At Crescent, Melbourne was Head Boy for 1989-1990, the first Black student elected to that position. “This was a tremendous honour, defined by the school’s great confidence in my ability to lead with respect, responsibility, honesty, and compassion,” Melbourne says. “These traits define my character to this day and have been the foundation of my continued professional success.”
Like Williams, Melbourne took a roundabout route to Bay Street. “I have a BSc in biology from Western University and then got into business school with no experience after undergrad because I wanted to ensure that, if I did pursue a career in medicine, I could manage my money,” Melbourne explains. He loved it so much he never looked back, pivoting from medicine to finance.
“The challenges that exist with being Black in any industry will always exist, but I’ve found that by never quitting, continuing to work hard, treating people with respect, holding yourself accountable, and acting with integrity, I’ve been able to push through to where I am today,” Melbourne said. “These are little details that build character, and though these qualities may not be immediately obvious to the people you want it to be, if your work ethic is consistent you will eventually be recognized.”
Last year, Melbourne joined the Board of Directors of Restaurant Brands International (RBI), the $40 billion publicly traded company that owns Burger King, Popeyes and Tim Horton’s.
He also serves on the board of Lay-Up, providing mentorship in this free program that uses basketball to develop the skills kids need on and off the court. “I spend a week in different priority neighbourhoods meeting with the kids to tell my story, to let them know that these opportunities are available and that working down on Bay Street isn’t necessarily meant to be a White man’s world.”

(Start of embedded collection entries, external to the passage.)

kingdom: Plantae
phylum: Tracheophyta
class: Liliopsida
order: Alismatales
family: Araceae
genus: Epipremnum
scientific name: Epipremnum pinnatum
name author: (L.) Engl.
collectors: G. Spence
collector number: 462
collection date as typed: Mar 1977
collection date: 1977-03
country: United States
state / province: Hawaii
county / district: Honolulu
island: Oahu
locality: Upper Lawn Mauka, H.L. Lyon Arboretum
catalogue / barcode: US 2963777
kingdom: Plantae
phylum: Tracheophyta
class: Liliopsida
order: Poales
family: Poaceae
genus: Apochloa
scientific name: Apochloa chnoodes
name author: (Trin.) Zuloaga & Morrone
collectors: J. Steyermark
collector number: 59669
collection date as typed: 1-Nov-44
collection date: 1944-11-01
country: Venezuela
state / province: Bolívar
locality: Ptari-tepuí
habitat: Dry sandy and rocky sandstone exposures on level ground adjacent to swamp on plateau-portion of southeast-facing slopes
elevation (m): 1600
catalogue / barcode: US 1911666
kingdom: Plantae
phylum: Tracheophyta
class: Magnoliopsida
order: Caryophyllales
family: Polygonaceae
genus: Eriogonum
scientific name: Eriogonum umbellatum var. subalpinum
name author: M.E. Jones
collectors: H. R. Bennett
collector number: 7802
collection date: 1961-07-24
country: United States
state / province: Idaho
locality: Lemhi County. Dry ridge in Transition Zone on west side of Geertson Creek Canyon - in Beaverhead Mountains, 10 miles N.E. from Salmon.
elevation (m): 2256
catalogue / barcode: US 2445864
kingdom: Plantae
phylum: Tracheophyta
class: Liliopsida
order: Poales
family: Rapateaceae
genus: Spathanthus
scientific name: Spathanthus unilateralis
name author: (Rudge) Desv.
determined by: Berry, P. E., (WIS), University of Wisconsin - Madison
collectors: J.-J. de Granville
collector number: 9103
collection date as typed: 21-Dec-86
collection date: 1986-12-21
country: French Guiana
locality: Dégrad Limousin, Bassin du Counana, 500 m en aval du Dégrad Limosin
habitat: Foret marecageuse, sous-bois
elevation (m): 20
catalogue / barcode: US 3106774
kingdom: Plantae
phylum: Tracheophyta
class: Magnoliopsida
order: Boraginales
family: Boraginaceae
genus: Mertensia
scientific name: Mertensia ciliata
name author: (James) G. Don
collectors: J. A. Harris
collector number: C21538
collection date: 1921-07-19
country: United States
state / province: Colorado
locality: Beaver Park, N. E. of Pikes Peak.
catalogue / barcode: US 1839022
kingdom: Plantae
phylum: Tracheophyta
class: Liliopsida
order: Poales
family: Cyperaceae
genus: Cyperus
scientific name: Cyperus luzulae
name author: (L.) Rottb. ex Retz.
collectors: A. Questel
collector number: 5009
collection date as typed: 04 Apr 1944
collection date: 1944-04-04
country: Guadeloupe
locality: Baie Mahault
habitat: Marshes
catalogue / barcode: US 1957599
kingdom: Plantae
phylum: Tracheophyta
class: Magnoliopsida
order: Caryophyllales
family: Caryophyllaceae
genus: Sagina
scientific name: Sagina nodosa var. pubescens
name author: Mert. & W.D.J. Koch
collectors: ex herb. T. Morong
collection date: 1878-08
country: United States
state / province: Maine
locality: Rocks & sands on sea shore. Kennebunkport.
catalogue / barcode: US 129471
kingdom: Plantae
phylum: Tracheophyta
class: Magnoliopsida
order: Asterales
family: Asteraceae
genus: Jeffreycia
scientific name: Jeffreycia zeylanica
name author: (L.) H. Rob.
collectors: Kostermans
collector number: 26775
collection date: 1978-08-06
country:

When Melbourne speaks to his profes- sional and personal trajectory, he is adamant in his praise for Crescent. “There is only one academic institution I give back to every year, and it’s Crescent because they gave me the tools to succeed, the discipline to work hard, and gave me a community of my peers I’m still in touch with today.”
Ironically, what predominantly White institutions like Crescent School may have to offer Black, Indigenous and other students of colour, are tools to help navigate traditionally White spaces. By developing early relationships, confidence, and the coded language necessary to navigate real- world systems not built with them in mind, the Black experience as expressed by these five men is not one solely of trauma and insurmountable obstacles. It is one of hope, change, and actively giving back to their communities.